La liste dévoilée à Cannes devrait inclure des projets de : « Shoplifters » et réalisateur lauréat de la Palme d’Or Kore-eda qui fait cette année partie du jury du festival de Cannes ; Iwai Shunji, qui a précédemment réalisé le hit pan-asiatique « Love Letter » ; Nishikawa, dont le film « Sway » de 20026 a été sélectionné à la Quinzaine des Réalisateurs de Cannes ; Miike Takashi, habitué de Cannes (« 13 Assassins ») ; le réalisateur prolifique et diversifié Shiraishi Kazuya (« La Voie du Diable ») ; et la société d’animation leader Mappa, qui compte parmi ses crédits « Jujutsu Kaisen 0 » et « L’Attaque des Titans ».
Parmi les réalisateurs japonais les plus connus, Kore-eda a exploité ces dernières années son profil pour apporter des changements dans l’industrie cinématographique japonaise, parfois sclérosée. Il a lancé des appels à la création d’un nouvel organisme de régulation et de financement, fonctionnant comme le Centre national de la cinématographie (CNC), qui augmenterait le financement public du cinéma et permettrait aux créateurs de participer financièrement à leurs œuvres.
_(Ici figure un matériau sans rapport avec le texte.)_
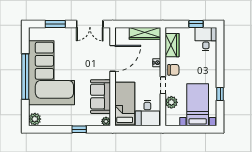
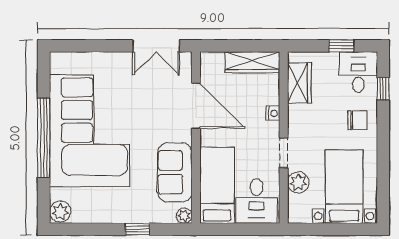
window: (55, 24) -> (96, 46), removed
door: (113, 58) -> (196, 106), hinge flipped
chair: (173, 70) -> (357, 120), moved
window: (220, 94) -> (383, 89), moved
Il a également soutenu des mouvements féministes, réclamant l’égalité des sexes et la transparence dans les enquêtes sur les cas d’abus sexuels et d’intimidation sur le lieu de travail.
« Je fais des films depuis 30 ans et j’étais en train de chercher des moyens de résoudre mes doutes et mes inquiétudes concernant la manière traditionnelle de faire des films, jusqu’à ce que je relève le défi de M. Kii et de son équipe. Si ce pari réussit, un vent bon soufflera sur l’industrie cinématographique et des opportunités s’ouvriront à de nouveaux talents. J’ai sympathisé avec la passion de faire d’un tel avenir une réalité et je suis heureux de faire partie de ce projet », a déclaré Kore-eda dans un communiqué.
« Il est clair qu’il existe un intérêt croissant pour les contenus liés au japonais dans le monde entier. Nous nous engageons donc à rendre notre industrie cinématographique locale plus active, plus juste et plus rentable sur le marché mondial, tout en construisant un solide pipeline de contenus qui promet de captiver le public. » dit Kii. « Notre nouveau fonds servira également de phare en matière d’innovation, combinant des stratégies d’atténuation des risques avec un engagement envers l’excellence artistique – et avec notre équipe de direction chevronnée et très expérimentée – nous sommes en mesure d’avoir un impact significatif sur le paysage cinématographique mondial. »
« Nous avons participé à ce projet car nous souhaitons accompagner K2 Pictures dans son défi. Nous sommes également impatients de travailler avec eux en tant que partenaire dans la production cinématographique, tout en réfléchissant à ce que nous pouvons faire en tant que studio d’animation du mieux que nous pouvons », a déclaré Mappa.